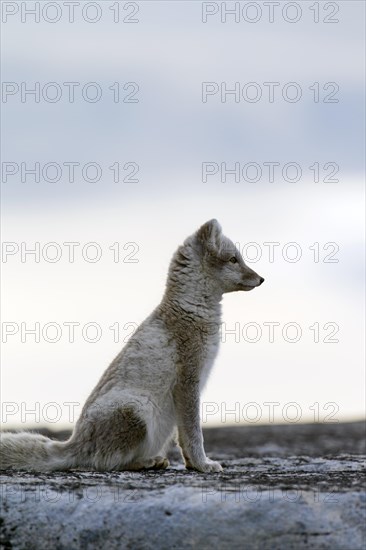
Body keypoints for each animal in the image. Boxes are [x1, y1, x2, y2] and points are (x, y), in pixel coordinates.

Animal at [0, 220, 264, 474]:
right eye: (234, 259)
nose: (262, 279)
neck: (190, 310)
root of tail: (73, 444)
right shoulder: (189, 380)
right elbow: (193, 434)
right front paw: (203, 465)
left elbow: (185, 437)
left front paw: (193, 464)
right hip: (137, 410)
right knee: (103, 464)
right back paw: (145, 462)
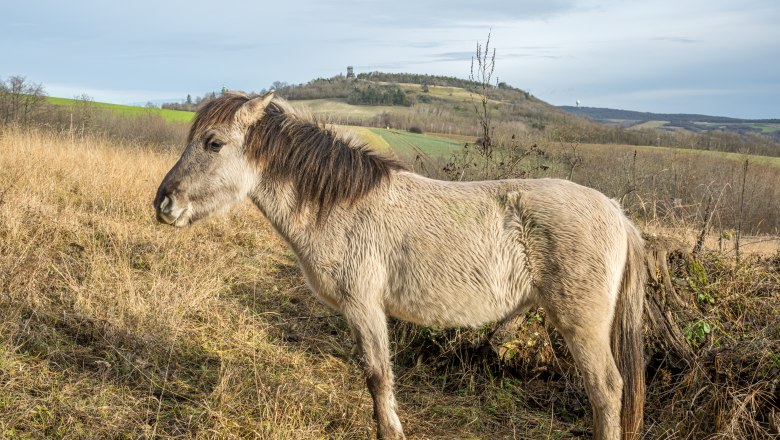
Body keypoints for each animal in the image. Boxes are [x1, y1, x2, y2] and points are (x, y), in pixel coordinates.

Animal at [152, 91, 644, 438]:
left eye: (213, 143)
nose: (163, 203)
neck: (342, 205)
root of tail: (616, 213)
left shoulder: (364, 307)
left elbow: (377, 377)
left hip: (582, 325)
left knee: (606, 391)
_ _ _
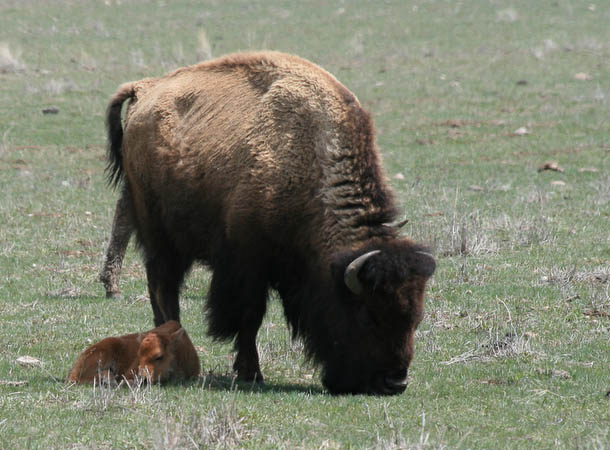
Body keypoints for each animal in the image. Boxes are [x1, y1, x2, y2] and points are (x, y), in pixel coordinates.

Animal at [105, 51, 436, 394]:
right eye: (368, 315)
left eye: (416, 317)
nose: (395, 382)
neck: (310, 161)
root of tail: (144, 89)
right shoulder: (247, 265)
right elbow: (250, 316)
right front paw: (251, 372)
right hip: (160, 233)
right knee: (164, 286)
_ _ _
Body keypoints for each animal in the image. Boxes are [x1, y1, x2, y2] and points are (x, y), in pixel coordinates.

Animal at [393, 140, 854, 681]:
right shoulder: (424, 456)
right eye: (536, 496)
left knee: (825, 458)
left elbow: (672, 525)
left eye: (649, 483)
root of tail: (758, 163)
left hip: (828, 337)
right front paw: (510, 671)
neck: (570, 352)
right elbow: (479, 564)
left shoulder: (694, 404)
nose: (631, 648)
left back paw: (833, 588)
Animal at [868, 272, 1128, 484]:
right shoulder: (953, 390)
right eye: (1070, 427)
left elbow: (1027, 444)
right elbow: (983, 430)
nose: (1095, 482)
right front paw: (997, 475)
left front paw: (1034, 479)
_ _ _
■ **TASK DIRECTIONS**
Taking the entries above, write out exactly the lines starting with the line containing "right shoulder: (424, 456)" and going on through the line containing "left shoulder: (694, 404)", both included, and nothing else.

■ **OUTPUT OF THE EXERCISE**
right shoulder: (424, 456)
right eye: (536, 496)
left knee: (825, 458)
left elbow: (672, 525)
left eye: (649, 483)
root of tail: (758, 163)
left hip: (828, 337)
right front paw: (510, 671)
neck: (570, 352)
right elbow: (479, 564)
left shoulder: (694, 404)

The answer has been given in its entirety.